Sobrevivir a la campaña electoral
«Campaña electoral es ya sinónimo de confrontación; en algo estamos equivocándonos cuando los procesos electorales socavan el espíritu democrático»
Siempre que escuchaba a alguien decir que las elecciones son la fiesta de la democracia tenía que contenerme (¿qué buena fiesta empieza un domingo a las nueve de la mañana?). Pero les confieso que ahora estoy con los cursis: tengo en la nevera una botella de champán esperando al domingo para ser descorchada. El matiz es que yo no brindaré por el sufragio universal, sino por el fin de la campaña electoral. Las campañas electorales, tal y como las conocemos, son una enfermedad de las democracias, y por eso llegar a su final vivos (¡y demócratas!) bien merece una celebración.
Es sabido que existen escenarios capaces de sacudir cualquier democracia: crisis económicas, desastres naturales, atentados terroristas. Todas ellas son circunstancias exógenas, pero las campañas electorales son parte de la democracia y, como cualquier otra enfermedad autoinmune, la corroen desde dentro. Los partidos suben el tono y bajan el nivel hasta cotas siempre superables. Las palabras se afilan y las bases prenden.
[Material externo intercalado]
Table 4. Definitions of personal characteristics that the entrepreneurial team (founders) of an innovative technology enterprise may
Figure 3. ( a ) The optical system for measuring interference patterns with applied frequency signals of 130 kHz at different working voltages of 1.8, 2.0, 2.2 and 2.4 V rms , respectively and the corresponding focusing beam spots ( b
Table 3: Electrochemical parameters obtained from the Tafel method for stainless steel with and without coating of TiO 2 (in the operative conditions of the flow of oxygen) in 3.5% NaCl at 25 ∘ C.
Se multiplican los actores: ya no tenemos que soportar sólo a nuestro alcalde, también a los cinco candidatos a sustituirle. Y claro, todos se ven forzados a distinguirse de sus adversarios y, por desgracia, sólo conocen dos formas de hacerlo: denigrándose a sí mismos con alguna coreografía o denigrando a sus rivales con juicios altisonantes. La deshumanización llega hasta la caricatura, y esto facilita que sea sacudido en los medios y las redes como una piñata.
«La victoria es más importante que la convivencia»
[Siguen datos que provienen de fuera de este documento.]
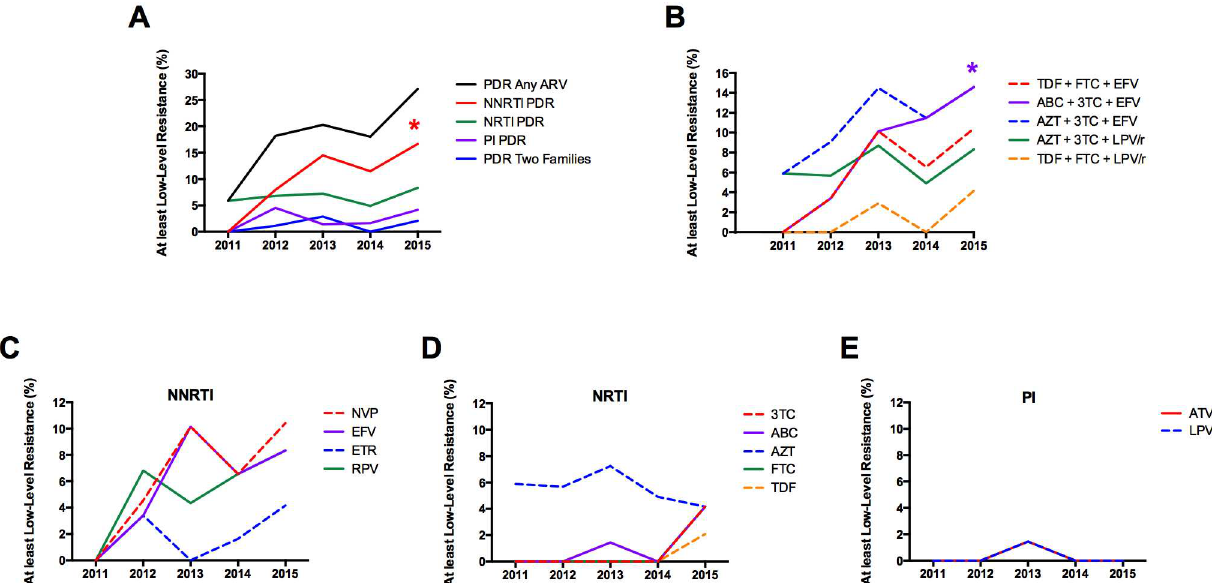
Fig 4. PDR temporal trends. PDR was estimated by year of enrolment using the HIVdb tool from Sanger sequences. Individualswith drug resistance were defined as those with at least low-levelresistance (Stanford penalty score (cid:21) 15) to any drug of the corresponding class. A. PDR temporal trends by drug class. B. PDR temporal trends for the most widely used antiretroviral regimens in Nicaragua. C-E PDR temporal trends by drug, dividedby drug class; only drugs currently used in clinical practice in the Nicaraguancontext are shown. * p < 0.05; linear regression, slope different to 0; the color corresponds to the significant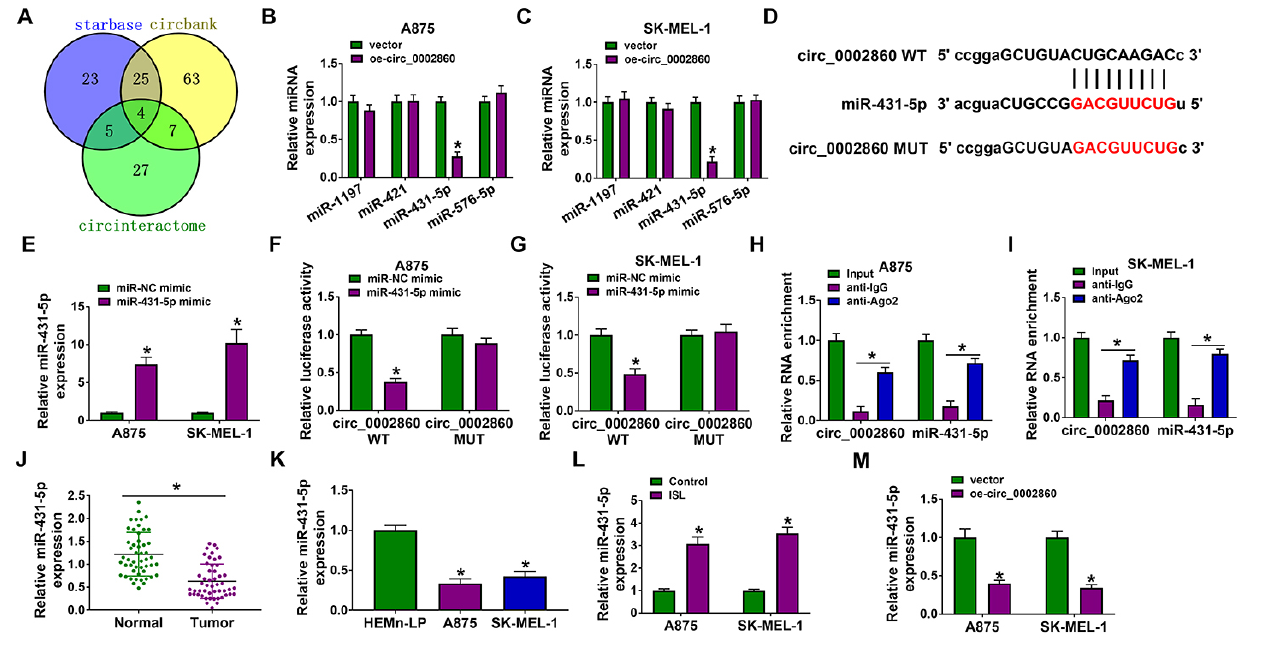
Figure 3. Circ_0002860 induced the sponge effect on miR-431-5p. (A) Venn Diagram was applied to select the mutual miRNAs by starbase, circbank and circinteractome. (B, C) The miR-1197, miR-421, miR-431-5p and miR-576-5p levels were examined by RT-qPCR after A875 and SK-MEL-1 cells were transfected with vector or oe-circ_0002860. (D) The binding region between circ_0002860 and miR-431-5p in starbase. (E) The transfection efficiency of miR-431-5p mimic was assessed using RT-qPCR. (F-G) Dual-luciferase reporter assay and (H-I) RIP assay were used to analyze the combination of circ_0002860 and miR-431-5p. The miR-431-5p quantification was performed using RT-qPCR in (J) melanoma samples and (K) cells. (L) The level of miR-431-5p was measured by RT-qPCR in 60 µg/ mL ISL-treated A875 and Sk-MEL-1 cells. (M) The miR-431-5p expression was detected by RT-qPCR after transfection with vector or oe-circ_0002860. * p <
La toxicidad del adviento electoral es fácil de resumir: la victoria es más importante que la convivencia. Los candidatos recurren a tácticas socialmente divisivas y explotan esas divisiones en su beneficio. El resultado es un entorno político deletéreo, caracterizado por una mayor polarización, hostilidad y falta de cooperación entre las distintas facciones. Campaña electoral es ya sinónimo de confrontación; en algo estamos equivocándonos cuando los procesos electorales, consustanciales a la democracia, socavan el espíritu democrático.
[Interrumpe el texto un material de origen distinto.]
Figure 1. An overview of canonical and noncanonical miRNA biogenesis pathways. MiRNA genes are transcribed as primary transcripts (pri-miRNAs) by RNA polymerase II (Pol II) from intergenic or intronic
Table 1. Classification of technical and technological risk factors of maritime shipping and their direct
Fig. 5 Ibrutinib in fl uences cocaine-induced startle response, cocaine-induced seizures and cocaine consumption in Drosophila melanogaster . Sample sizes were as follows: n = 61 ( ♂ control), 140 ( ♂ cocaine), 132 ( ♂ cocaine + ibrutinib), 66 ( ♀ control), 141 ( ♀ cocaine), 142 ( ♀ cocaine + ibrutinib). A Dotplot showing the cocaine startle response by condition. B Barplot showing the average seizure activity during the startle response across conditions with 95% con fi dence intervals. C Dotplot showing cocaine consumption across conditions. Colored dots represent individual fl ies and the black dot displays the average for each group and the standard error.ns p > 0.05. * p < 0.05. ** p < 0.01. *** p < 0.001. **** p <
El fin de la campaña no será el fin del populismo, como el final de la campaña de Navidad nunca es el fin del consumismo. Pero podemos ser optimistas: los candidatos desaparecerán, y los electos rebajarán la inflación de frases hechas, eslóganes infantiles y promesas absurdas. Me gustaría decir que volverán esos debates políticos de fondo que la campaña ha relegado a un segundo plano, pero para volver es necesario haber estado. Intento ser optimista, pero no soy ingenuo: formados los gobiernos, nuestros políticos no empezarán a tratarnos como a ciudadanos maduros, pero por lo menos saldremos de esta insoportable condición de borregos con derecho a voto a la que nos tienen reducidos.